Ayer, último
sábado de Junio, dedique buena parte del día a ir con Blanca, mi mujer a
comprar muebles de exterior para la casa que tenemos en Liandres, un pequeño
pueblo de Cantabria. Por la mañana estuvimos en Európolis, viendo tiendas de
decoración con muebles de exterior carísimos. No compramos nada. Por la tarde,
a eso de las siete, fuimos al Ikea de Móstoles. Fuimos desde Pozuelo, por una
red de magníficas carreteras en las que yo me pierdo pero por las que Blanca se
mueve como pez en el agua y llegamos en dos patadas. Estaba lleno de bote en
bote de una abigarrada multitud de lo más variopinto. Matrimonios jóvenes con o
sin niños, matrimonios más mayores, jóvenes y no tan jóvenes de ambos sexos
solos. Gente que podríamos calificar de “guapa” y otros menos “guapos”. De
todo. Iban, como nosotros, a buscar alguna cosa que necesitaban para su casa.

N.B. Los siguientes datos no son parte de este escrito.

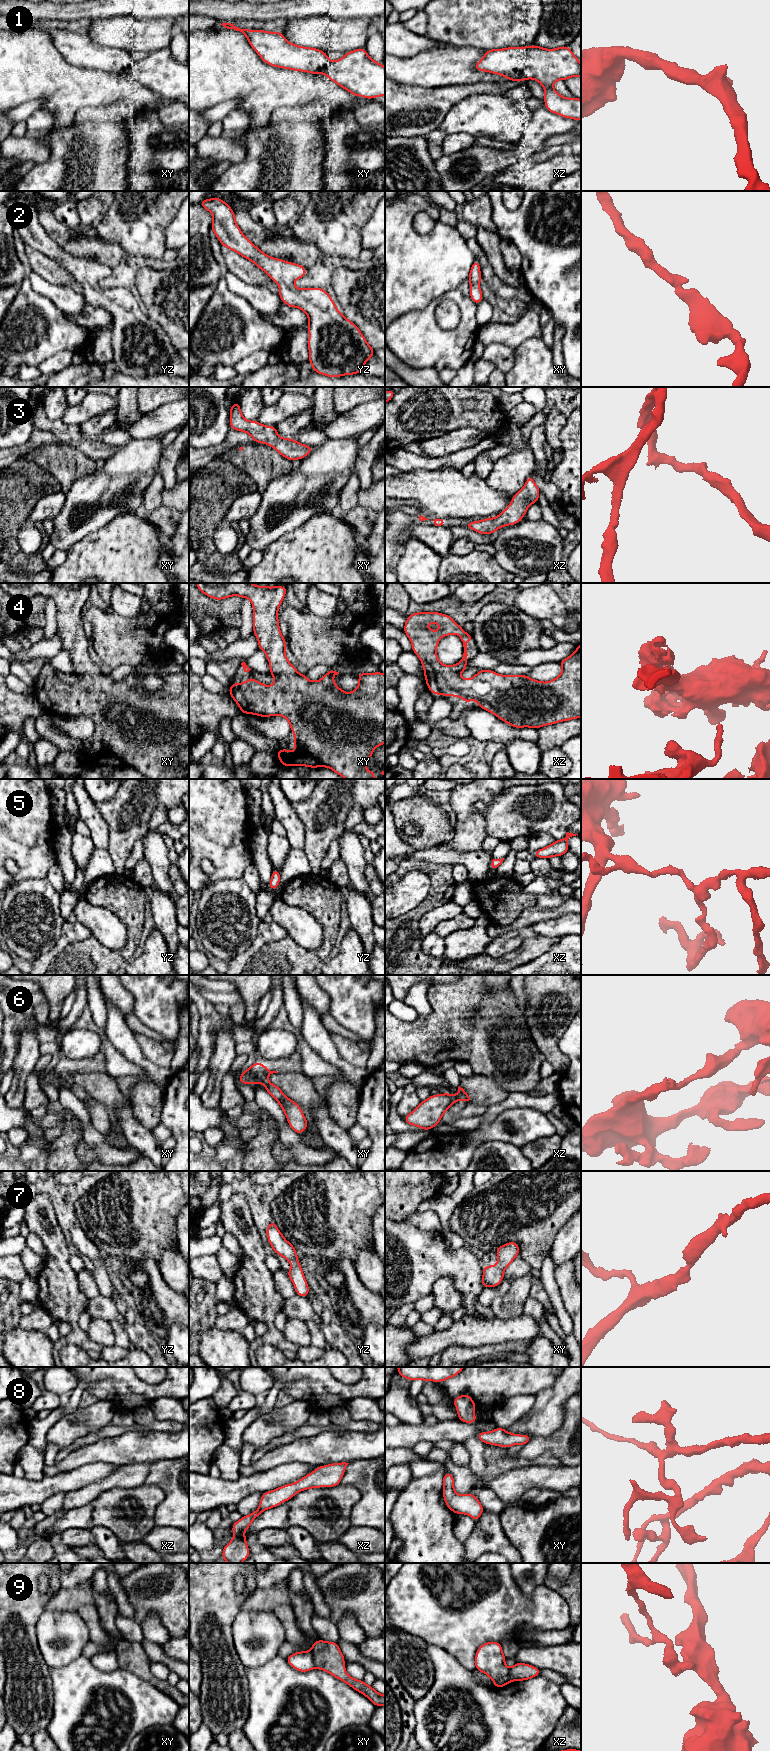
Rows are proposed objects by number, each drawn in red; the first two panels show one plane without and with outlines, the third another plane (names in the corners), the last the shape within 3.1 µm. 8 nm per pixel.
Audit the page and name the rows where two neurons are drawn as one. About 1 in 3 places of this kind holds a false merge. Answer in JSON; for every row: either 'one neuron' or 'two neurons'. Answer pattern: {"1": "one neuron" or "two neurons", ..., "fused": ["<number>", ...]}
{"1": "one neuron", "2": "one neuron", "3": "one neuron", "4": "one neuron", "5": "one neuron", "6": "two neurons", "7": "one neuron", "8": "one neuron", "9": "two neurons", "fused": ["6", "9"]}

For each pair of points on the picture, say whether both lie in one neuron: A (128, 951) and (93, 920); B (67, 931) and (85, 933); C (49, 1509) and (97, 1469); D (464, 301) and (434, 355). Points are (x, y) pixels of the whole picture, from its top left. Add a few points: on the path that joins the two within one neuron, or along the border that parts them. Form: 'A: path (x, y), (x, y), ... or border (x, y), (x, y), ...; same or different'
A: border (123, 922), (126, 928), (126, 943), (118, 951); different
B: path (71, 931), (81, 932); same
C: border (66, 1493), (54, 1493), (43, 1502); different
D: path (466, 315), (466, 325), (448, 343); same

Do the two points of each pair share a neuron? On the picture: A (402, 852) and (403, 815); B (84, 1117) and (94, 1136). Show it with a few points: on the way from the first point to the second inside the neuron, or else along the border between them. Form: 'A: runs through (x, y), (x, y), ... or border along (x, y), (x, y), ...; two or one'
A: border along (395, 826), (396, 833), (415, 850); two
B: runs through (87, 1122), (89, 1131); one

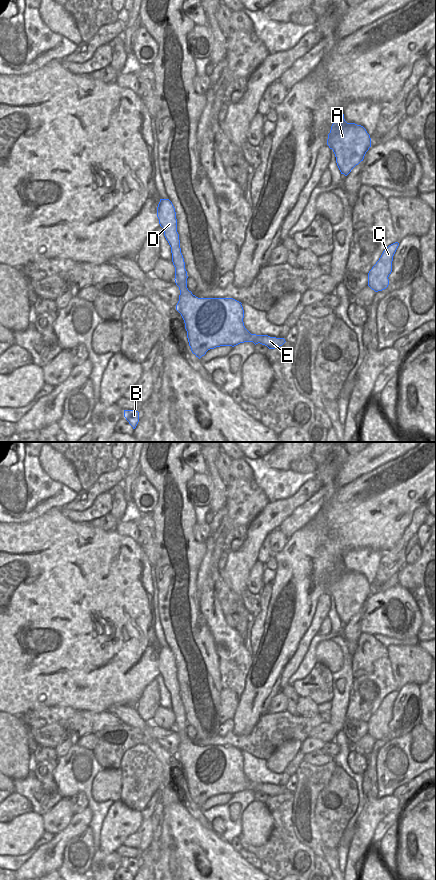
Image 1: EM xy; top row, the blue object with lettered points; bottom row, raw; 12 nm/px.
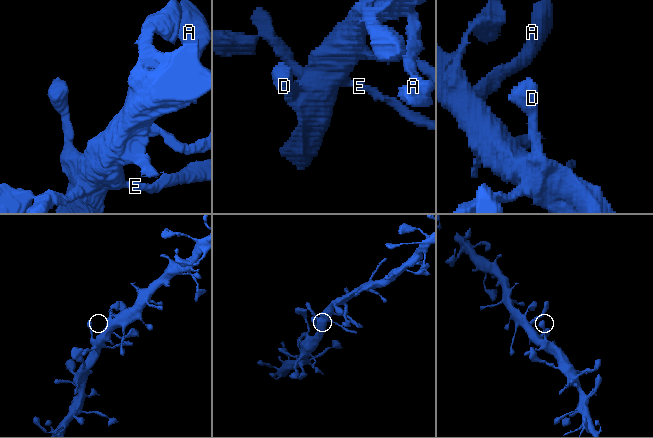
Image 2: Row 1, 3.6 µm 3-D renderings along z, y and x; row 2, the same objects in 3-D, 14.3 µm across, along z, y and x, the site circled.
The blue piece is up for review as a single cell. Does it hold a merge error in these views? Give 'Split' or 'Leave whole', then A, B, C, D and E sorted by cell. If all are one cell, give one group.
Leave whole. Groups: A B C D E

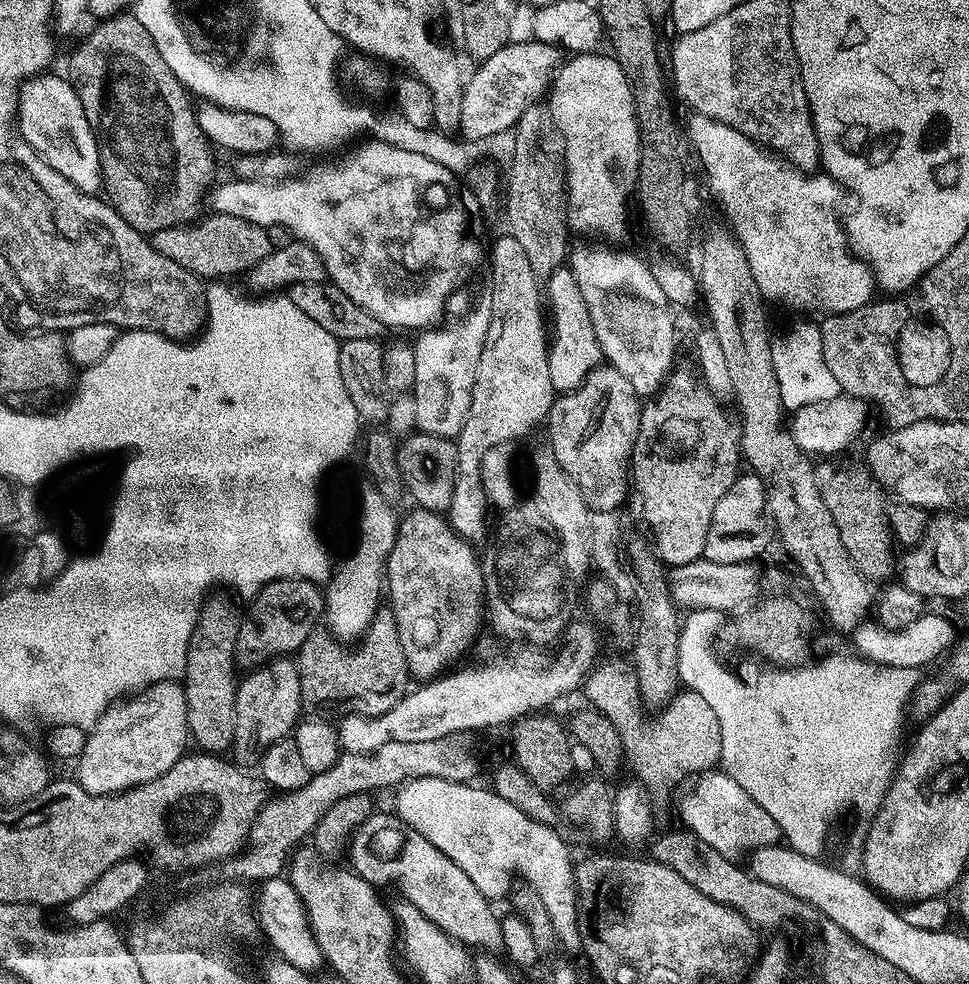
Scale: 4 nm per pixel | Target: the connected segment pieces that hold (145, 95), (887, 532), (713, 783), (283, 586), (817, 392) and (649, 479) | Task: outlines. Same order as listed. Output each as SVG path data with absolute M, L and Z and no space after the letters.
M135 14L110 16L101 19L97 24L100 25L73 50L72 57L68 60L66 76L72 88L78 94L78 102L82 102L82 110L90 122L92 132L96 135L97 152L100 155L102 192L107 203L116 209L117 214L131 228L145 234L166 230L167 228L179 228L182 224L190 224L201 219L202 213L205 211L205 209L203 210L204 204L206 208L206 201L214 188L212 179L216 176L216 160L212 157L213 145L200 129L197 113L194 111L194 107L192 108L191 102L188 101L189 93L184 85L180 83L179 78L171 72L170 60L162 58L162 54L158 54L158 46L154 46L154 38L150 38L149 31L146 30L145 26L142 26L142 22L138 22Z
M832 462L817 463L815 469L822 502L826 502L826 510L830 510L830 516L841 535L842 546L846 547L851 561L869 583L887 583L890 580L888 578L896 572L896 556L894 560L892 552L896 543L884 504L885 489L864 470L847 472L844 468L835 468Z
M711 770L701 775L696 786L683 798L680 804L682 823L702 842L709 843L718 853L729 858L751 854L756 848L779 845L782 837L778 822L734 782L724 770Z
M275 580L268 583L266 587L260 588L259 594L251 597L249 604L250 612L248 616L246 614L241 619L238 637L235 638L235 654L233 656L233 663L239 669L240 667L244 668L243 670L252 670L278 657L295 653L315 625L313 624L314 614L317 615L323 605L323 595L319 587L308 580Z
M812 318L796 319L800 320L786 325L780 333L772 336L772 365L778 378L782 402L788 410L841 395L838 381L834 379L834 374L830 374L826 358L822 358L822 334L819 323Z
M688 374L669 375L664 387L641 407L638 438L630 461L630 484L634 496L640 499L640 516L648 527L647 535L656 555L668 566L694 562L703 557L714 506L718 506L718 498L730 490L742 468L740 432L732 432L732 428L724 424L729 413L724 408L716 412L722 406L721 401L707 388L700 386L700 400L688 396L691 378Z

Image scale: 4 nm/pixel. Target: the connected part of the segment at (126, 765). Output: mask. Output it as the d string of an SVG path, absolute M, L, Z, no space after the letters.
M163 680L143 689L142 694L133 695L123 702L113 704L98 717L87 733L85 748L79 759L75 761L74 779L82 786L82 790L86 790L92 796L108 796L111 792L125 792L127 788L145 784L166 774L166 770L170 770L170 766L174 766L174 762L178 762L180 757L185 755L187 748L184 747L187 744L190 744L190 733L186 694L179 683Z

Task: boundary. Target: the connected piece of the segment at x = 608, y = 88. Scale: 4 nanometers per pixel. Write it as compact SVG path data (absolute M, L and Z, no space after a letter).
M576 54L569 64L559 65L546 96L546 107L552 115L564 153L563 179L566 181L566 223L569 229L573 233L593 236L596 239L593 241L616 246L620 240L616 232L622 231L628 220L628 199L633 199L636 191L640 165L640 127L636 121L638 106L614 55L596 55Z

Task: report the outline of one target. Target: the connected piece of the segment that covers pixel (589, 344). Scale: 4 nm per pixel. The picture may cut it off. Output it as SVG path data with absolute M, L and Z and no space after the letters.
M562 266L558 270L554 270L554 274L548 277L546 304L547 307L548 304L552 307L550 343L548 345L548 365L550 366L552 391L556 394L573 392L595 368L601 367L602 353L598 334L594 334L594 322L590 322L590 310L586 310L582 290L574 278L571 267Z

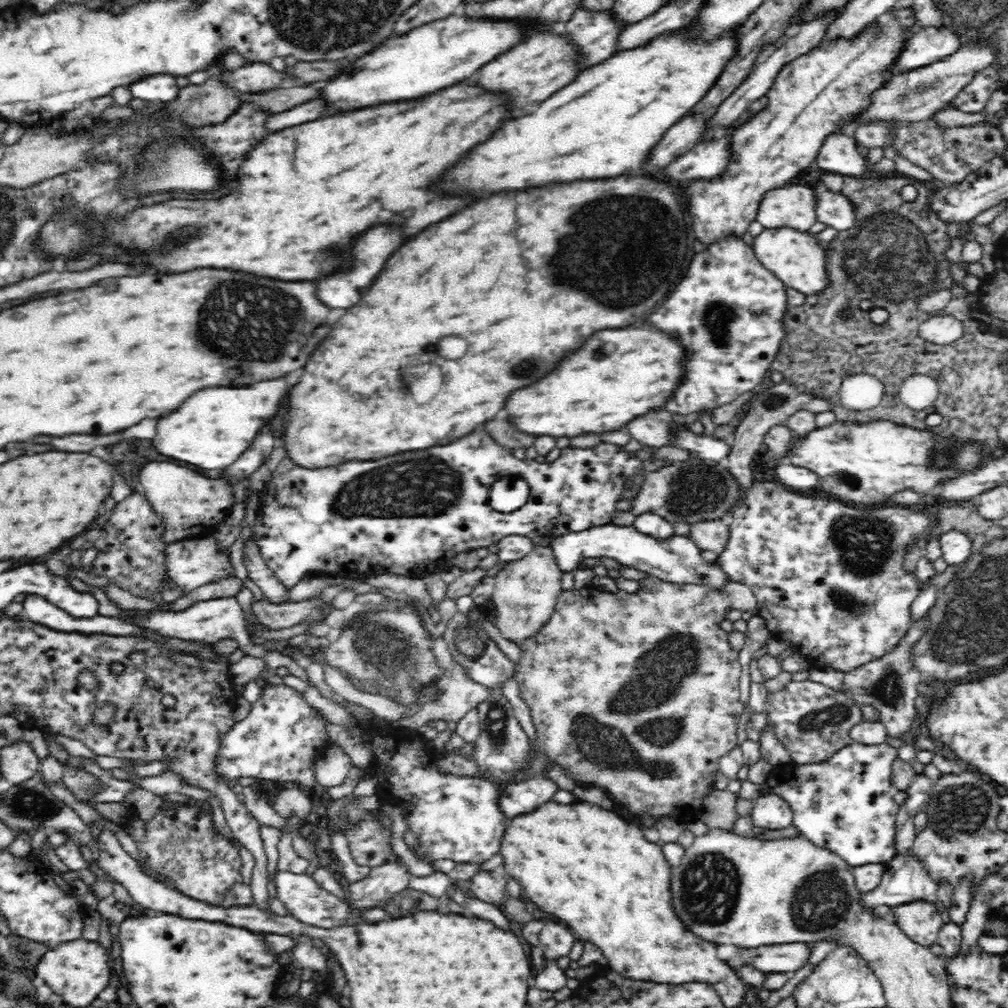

Podían encontrar allí de todo. Desde un armario hasta unos cojines para el
sofá. Desde una cama hasta las cortinas para la ducha. Desde un lavabo para el
baño hasta una lámpara para la mesilla de noche. Desde un juego de toallas
hasta una mesa de comedor. Todo, en general, de bastante buen gusto, con
inmensa variedad y a precios bajísimos. Nosotros hemos equipado la casa de
verano en un par de horas. Cierto que Blanca iba a tiro hecho, porque había
preparado lo que quería comprar a través del catálogo. Lo hemos comprado a un
precio que posiblemente fuese una cuarta parte de lo que nos hubiese costado en
cualquier sitio de los de por la mañana. Nos ahorramos una pasta. Tal vez cosas
no tan exquisitas como las que vimos por la mañana, pero buenas, francamente bonitas,
de diseños muy adecuados y prácticos y, sobre
todo, muy baratas. El epítome de las tres B’s, Bueno, Bonito y Barato.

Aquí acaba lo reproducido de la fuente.